China’s April Diesel Export Surge, Oil Prices Plunged Amid Escalating Trade War
Chinese diesel export surged 43 percent in April compared to last year while the shipments of kerosene rallied amid a build-up of domestic supply. On Thursday, prices of oil declined 6 percent, following a series of losses in the previous sessions, because of the uncertainty of the market as the prolonged trade friction between China and the United States continues.
The decline of the global price of oil is also contributing to the signs that the tensions in the Middle East are moderating. Brent crude futures are down 4.7 percent to $67.64 per barrel around 2:20 p.m. ET, hitting a nearly two-month low earlier in the session and on pace for its worst week since December.
U.S. West Texas Intermediate crude futures closed tumbled 5.7 percent at $57.91 per barrel. The WTI is about to post its worst weekly performance in five months.
John Kilduff, the founding partner at energy hedge fund Again Capita, said that the $60 level is a critical support point. He also said that after $60, really it's right down around $58 or so and, theoretically, if this thing becomes a washout, $52 is the downside objective.

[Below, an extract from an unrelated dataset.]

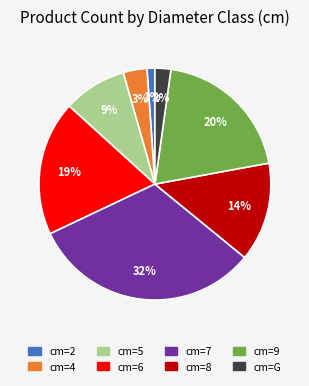

To the nearest percent, what is the difference between the largest and smallest slice percentages?

31%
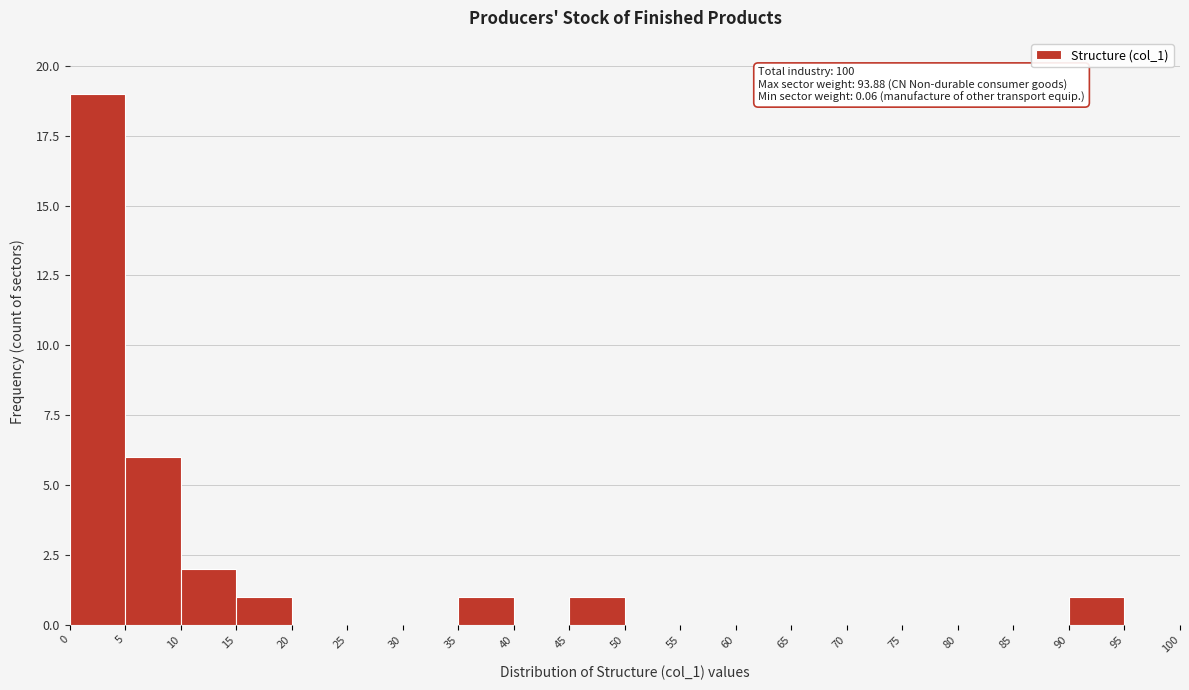

Over which range of the x-axis is the bar tallest?

0 to 5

According to the Economic forecasting firm Oxford Economics, one particular surprise is that China was weak in March, with diesel demand acting as a significant drag. The firm added that they are currently forecasting 4% oil demand growth for this year, but this assumes a substantial acceleration in the remainder of 2019.
The data from the General Administration of Customs showed that China's diesel exports increased from 1.82 million tonnes to 2.6 million tonnes in the same month in 2018. The data also said that the gasoline exports in April dropped 3.1 percent to 1.17 million tonnes compared to 1.21 million tonnes in April of 2018 and 1.69 million tonnes of the previous month.
It was also reported that the overseas sales of jet fuel in April increased by 31 percent from a year earlier, at 1.54 million tonnes. Last week China increased its fuel export quotas for 2019 by 30 percent.
China's refinery output continued to increase faster than the fuel demand causing a fuel supply surplus. The surplus also increased as new plants in China started its operations. Hengli Petrochemical Co Ltd 600346. HK's plant was able to process 400,000 barrels per day of crude, and it is expected to operate fully later this month. Zhejiang Petrochemical, controlled by Rongsheng Petrochemical Co Ltd, also said that it would trial test its 400,000-bpd refinery in east China.